我说:“张家涵正陷入精神困扰中,他没心思做别的事。”
“精神困扰啊,”袁牧之微微叹了口气,摇头说,“也难怪。张哥跟过洪爷,虽然时间不长,难保没情分。”
“什么是跟过?”我困惑地问。
袁牧之笑了,说:“这个小孩子不要问,你记住我说的话就成。对了,扯远了,你到底要不要知道刘慧卿的事?”
我点头:“当然。”
“那还不叫两声好听的,”袁牧之戏谑地说,“不给点好处我可不告诉你啊。”
“要钱吗?”我问他。
“什么?”
“买东西不都要给钱吗?”我诚实地告诉他,“我只有你们这的货币大概四千块,给你一半,够吗?”

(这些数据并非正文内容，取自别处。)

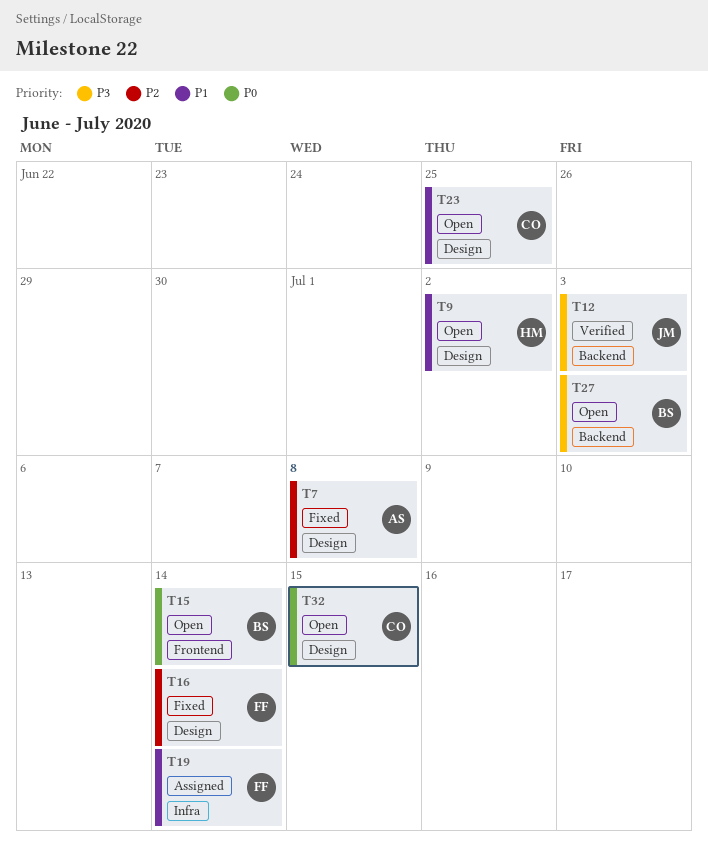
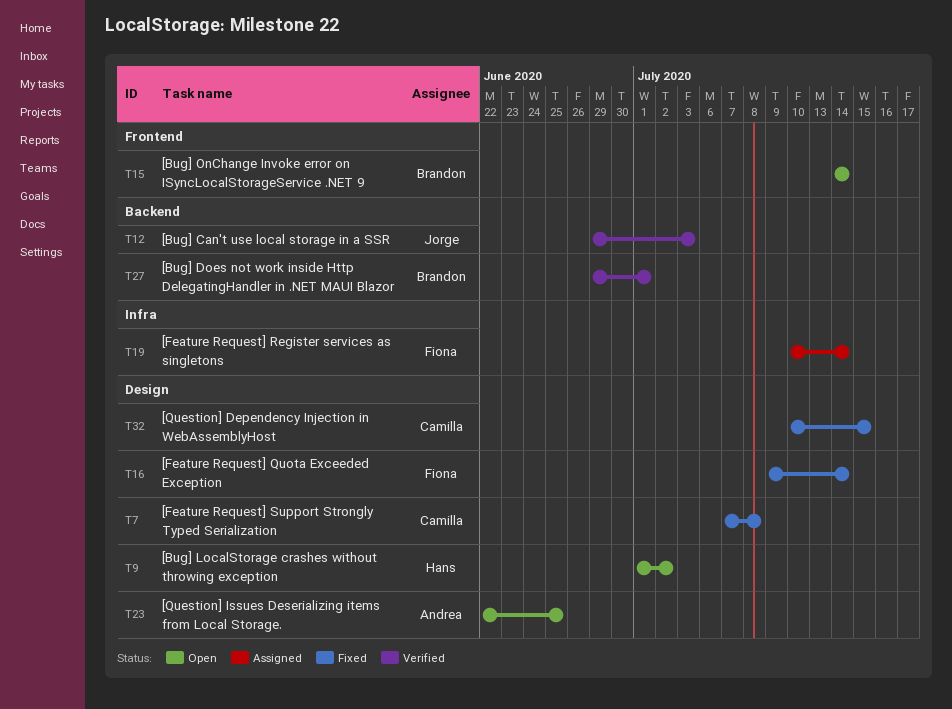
T7, owner: Andrea -> Camilla
T23, owner: Camilla -> Andrea
T27, status: Open -> Verified
T27, due: Jul 3 -> Jul 1
T32, status: Open -> Fixed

袁牧之莫名其妙地生气了,瞪着我骂:“你他妈存心要气死我的吧?”
这从何说起?我同样莫名其妙地看回他。
我们互瞪了几秒钟后,袁牧之带着挫败,挥手说:“算了算了,我早该知道你就这死样子,得,我告诉你,本市长住登记人口中叫刘慧卿的大概有几十个,刨除太老和太小的,剩下来二十三人,年龄段在十五到四十五之间,你能再缩小范围吗?”
“十七到二十五之间。”我说。
“那容易了点,”袁牧之笑了笑说:“喂,小祸害,老子可是托了好大人情才帮你查的,你怎么谢我。”
“我说了我只有那点钱。”
“屁,要钱的话我找你干嘛,”袁牧之转了眼珠说,“不如这样,你不是会妖法吗?能让人说实话不?”
我想了想说:“估计可以。”
“我那抓了个人,是条硬汉子,拿老法子在他身上练一遍都憋不出句囫囵话来,我怕继续下去把人给弄坏了就得不偿失。你帮我?”
“把刘慧卿的名单给我。”我说,“我就帮你。”
“成交。”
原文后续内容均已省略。